→ TRECHO DO TEXTO:

::::::

Geração anual de eletricidade
Geração anual de eletricidade por país
Comentário
Países em destaque
A China é o claro outlier na geração anual de eletricidade, com 10.579,7 TWh, mais do que o dobro dos Estados Unidos, com 4.519,79 TWh, e muito à frente de todos os outros países. A Índia ocupa o terceiro lugar, com 2.081,6 TWh, enquanto a Rússia e o Japão também ultrapassam 1.000 TWh. Na parte inferior, Lesoto registra apenas 0,001 TWh, e vários países muito pequenos da África e da Oceania se concentram abaixo de 0,1 TWh. Uma surpresa notável é a forte queda global: a média é de 168,3 TWh, muito abaixo da produção dos poucos maiores produtores.
Tendências regionais
A Ásia tem, de longe, a maior média continental, com 386,7 TWh, refletindo a presença de China, Índia, Japão e Coreia do Sul entre os líderes globais. A América do Norte vem em um distante segundo lugar, com 246 TWh, impulsionada pelos Estados Unidos e pelo Canadá. Europa e América do Sul ficam relativamente próximas em média, com 116,2 e 111,1 TWh, respectivamente, enquanto a Oceania (33,61 TWh) e, especialmente, a África (18,17 TWh) apresentam médias muito mais baixas. Os países com pior classificação concentram-se na África e na Oceania, reforçando essa diferença regional.

::::::

→ DADOS FORNECIDOS:
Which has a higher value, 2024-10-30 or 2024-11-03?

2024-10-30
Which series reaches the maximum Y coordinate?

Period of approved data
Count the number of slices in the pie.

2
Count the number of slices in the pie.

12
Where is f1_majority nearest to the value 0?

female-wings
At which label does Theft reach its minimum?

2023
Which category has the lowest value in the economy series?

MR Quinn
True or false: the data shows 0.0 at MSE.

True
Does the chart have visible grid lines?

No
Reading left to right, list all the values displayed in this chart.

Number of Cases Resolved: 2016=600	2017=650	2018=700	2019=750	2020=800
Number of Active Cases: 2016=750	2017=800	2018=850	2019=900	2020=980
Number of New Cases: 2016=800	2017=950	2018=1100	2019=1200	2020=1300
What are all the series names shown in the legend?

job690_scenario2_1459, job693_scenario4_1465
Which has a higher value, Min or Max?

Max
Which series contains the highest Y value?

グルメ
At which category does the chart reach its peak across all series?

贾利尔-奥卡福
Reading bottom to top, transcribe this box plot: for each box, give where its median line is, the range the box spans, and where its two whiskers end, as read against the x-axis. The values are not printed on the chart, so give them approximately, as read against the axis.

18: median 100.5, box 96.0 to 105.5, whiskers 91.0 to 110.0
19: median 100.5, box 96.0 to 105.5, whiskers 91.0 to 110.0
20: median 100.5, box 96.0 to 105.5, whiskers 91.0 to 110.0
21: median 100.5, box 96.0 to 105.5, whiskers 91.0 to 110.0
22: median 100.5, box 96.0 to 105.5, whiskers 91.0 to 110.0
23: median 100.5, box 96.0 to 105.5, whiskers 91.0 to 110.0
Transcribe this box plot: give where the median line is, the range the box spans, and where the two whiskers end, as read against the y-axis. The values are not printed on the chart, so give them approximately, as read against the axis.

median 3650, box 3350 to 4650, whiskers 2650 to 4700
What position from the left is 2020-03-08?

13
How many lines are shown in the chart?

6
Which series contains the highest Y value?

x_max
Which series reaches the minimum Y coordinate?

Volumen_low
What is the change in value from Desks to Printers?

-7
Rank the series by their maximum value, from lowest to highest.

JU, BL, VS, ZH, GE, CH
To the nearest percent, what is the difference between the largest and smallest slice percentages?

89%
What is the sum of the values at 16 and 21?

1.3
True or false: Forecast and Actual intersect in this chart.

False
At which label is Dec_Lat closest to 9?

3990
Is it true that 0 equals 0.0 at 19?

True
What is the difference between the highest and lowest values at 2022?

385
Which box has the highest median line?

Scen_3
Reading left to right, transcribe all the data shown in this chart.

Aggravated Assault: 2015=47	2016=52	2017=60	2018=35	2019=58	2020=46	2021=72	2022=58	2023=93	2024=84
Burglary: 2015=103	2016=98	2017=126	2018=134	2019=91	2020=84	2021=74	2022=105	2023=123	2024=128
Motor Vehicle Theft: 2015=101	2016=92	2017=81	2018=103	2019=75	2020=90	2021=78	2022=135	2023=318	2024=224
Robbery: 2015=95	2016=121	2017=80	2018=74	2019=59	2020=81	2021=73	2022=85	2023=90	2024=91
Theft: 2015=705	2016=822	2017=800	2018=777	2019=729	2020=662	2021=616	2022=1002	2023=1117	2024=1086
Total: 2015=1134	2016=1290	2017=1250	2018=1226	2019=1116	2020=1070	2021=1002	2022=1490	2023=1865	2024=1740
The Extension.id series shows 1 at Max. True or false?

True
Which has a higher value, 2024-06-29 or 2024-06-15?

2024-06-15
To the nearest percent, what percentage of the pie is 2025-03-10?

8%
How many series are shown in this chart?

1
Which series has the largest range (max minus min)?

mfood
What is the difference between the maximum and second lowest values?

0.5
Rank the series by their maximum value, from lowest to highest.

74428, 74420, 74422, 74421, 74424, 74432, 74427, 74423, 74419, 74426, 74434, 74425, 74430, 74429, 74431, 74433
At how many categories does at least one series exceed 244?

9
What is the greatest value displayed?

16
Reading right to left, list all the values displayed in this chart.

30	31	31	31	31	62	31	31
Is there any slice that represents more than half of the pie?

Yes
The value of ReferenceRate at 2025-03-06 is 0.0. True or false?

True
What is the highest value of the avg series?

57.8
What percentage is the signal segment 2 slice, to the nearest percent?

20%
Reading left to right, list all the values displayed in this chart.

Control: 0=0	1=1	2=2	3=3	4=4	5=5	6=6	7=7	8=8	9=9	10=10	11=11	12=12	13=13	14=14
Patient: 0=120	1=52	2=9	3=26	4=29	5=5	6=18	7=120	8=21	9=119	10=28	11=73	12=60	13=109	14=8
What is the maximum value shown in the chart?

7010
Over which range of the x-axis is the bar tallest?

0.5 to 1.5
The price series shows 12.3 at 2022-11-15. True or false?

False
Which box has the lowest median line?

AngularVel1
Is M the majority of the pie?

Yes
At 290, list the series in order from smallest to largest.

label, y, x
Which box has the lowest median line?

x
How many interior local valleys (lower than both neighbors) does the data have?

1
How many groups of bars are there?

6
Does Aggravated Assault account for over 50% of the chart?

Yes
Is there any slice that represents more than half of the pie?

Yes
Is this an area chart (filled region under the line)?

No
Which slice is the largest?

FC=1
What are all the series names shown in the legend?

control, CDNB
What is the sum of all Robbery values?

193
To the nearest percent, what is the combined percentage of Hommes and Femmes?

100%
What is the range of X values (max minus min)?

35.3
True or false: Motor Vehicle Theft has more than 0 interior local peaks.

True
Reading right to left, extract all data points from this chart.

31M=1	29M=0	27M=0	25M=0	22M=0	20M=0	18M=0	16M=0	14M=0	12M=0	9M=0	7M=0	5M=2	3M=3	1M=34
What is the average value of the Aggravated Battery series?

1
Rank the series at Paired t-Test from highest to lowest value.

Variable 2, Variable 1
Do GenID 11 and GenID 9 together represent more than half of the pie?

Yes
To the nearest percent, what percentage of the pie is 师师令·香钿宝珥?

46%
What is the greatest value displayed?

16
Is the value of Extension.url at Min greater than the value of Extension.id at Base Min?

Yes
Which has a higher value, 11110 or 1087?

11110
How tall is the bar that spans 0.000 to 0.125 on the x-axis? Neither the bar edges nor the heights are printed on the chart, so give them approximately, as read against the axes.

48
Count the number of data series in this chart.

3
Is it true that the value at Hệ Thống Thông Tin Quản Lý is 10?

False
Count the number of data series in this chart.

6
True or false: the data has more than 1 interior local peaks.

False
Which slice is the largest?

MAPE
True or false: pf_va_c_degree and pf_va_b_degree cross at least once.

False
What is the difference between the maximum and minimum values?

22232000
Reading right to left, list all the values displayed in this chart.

::::::

→ EXERCÍCIO:
Por favor, dê continuidade ao texto sobre a geração anual de eletricidade por país, começando logo após a última frase.

→ RESULTADO DO EXERCÍCIO:
Fonte de dados
Os dados vêm da Ember 2024-2025 e são medidos em TWh de geração anual de eletricidade. A cobertura inclui 188 países. Uma ressalva importante é que a distribuição é altamente desigual, com um desvio-padrão muito grande de 855,7, de modo que alguns gigantes da produção influenciam fortemente as comparações globais.
Interpretação
Valores mais altos indicam maior geração total de eletricidade, o que geralmente reflete sistemas elétricos maiores e maior capacidade de abastecer residências, indústria e serviços. Valores mais baixos apontam para sistemas elétricos nacionais muito menores, embora os totais também dependam fortemente do tamanho do país e da população. No geral, os dados mostram um cenário global extremamente concentrado, no qual um punhado de países gera a maior parte da eletricidade, enquanto muitos estados menores produzem apenas quantidades mínimas. Isso torna a geração absoluta útil para comparações de escala, mas menos informativa, por si só, sobre eficiência ou acesso.